— DATA FOR THE TASK —
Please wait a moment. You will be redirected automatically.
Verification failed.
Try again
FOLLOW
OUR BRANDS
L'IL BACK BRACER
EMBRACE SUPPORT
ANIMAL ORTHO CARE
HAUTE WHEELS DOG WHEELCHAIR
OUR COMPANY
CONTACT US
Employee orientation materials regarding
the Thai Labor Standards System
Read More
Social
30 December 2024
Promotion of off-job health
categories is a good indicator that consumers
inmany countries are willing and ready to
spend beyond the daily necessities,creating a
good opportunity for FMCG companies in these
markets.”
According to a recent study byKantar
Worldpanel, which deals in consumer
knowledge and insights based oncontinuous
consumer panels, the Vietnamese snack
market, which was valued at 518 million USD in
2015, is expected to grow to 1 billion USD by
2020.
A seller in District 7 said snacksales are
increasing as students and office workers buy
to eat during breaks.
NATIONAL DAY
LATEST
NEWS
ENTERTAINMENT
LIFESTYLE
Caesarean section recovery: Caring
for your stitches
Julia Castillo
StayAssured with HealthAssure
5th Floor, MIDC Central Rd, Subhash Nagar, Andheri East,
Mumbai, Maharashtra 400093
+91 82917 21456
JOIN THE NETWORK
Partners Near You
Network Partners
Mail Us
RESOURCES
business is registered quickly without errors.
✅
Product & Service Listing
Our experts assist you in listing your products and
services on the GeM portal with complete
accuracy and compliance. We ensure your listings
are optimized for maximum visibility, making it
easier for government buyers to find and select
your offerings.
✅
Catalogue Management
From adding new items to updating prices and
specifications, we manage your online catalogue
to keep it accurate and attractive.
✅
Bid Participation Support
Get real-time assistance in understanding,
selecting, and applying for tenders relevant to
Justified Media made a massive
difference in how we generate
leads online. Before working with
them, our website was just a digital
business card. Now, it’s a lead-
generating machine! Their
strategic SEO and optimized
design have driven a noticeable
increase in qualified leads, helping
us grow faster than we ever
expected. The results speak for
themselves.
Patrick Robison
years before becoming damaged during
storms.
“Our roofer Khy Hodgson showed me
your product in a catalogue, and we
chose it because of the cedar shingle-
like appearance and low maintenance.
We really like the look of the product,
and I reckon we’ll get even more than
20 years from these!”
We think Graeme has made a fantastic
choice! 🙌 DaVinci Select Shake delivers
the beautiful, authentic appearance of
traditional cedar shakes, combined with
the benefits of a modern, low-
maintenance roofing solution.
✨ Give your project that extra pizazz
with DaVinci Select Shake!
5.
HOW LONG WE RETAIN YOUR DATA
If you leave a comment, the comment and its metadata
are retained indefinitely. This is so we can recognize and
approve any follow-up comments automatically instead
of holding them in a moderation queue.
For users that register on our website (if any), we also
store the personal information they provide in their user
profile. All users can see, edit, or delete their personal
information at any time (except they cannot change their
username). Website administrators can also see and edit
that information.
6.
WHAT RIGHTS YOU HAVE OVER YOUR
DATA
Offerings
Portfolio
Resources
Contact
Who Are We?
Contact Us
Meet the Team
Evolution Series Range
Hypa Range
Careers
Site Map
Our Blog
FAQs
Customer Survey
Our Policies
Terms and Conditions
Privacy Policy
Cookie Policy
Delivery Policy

— AIM OF THE EXERCISE —
Return every line from the first one through the line with "Product & Service Listing", both included, reproduced word for word.

— SOLUTION TO THIS PROBLEM —
Please wait a moment. You will be redirected automatically.
Verification failed.
Try again
FOLLOW
OUR BRANDS
L'IL BACK BRACER
EMBRACE SUPPORT
ANIMAL ORTHO CARE
HAUTE WHEELS DOG WHEELCHAIR
OUR COMPANY
CONTACT US
Employee orientation materials regarding
the Thai Labor Standards System
Read More
Social
30 December 2024
Promotion of off-job health
categories is a good indicator that consumers
inmany countries are willing and ready to
spend beyond the daily necessities,creating a
good opportunity for FMCG companies in these
markets.”
According to a recent study byKantar
Worldpanel, which deals in consumer
knowledge and insights based oncontinuous
consumer panels, the Vietnamese snack
market, which was valued at 518 million USD in
2015, is expected to grow to 1 billion USD by
2020.
A seller in District 7 said snacksales are
increasing as students and office workers buy
to eat during breaks.
NATIONAL DAY
LATEST
NEWS
ENTERTAINMENT
LIFESTYLE
Caesarean section recovery: Caring
for your stitches
Julia Castillo
StayAssured with HealthAssure
5th Floor, MIDC Central Rd, Subhash Nagar, Andheri East,
Mumbai, Maharashtra 400093
+91 82917 21456
JOIN THE NETWORK
Partners Near You
Network Partners
Mail Us
RESOURCES
business is registered quickly without errors.
✅
Product & Service Listing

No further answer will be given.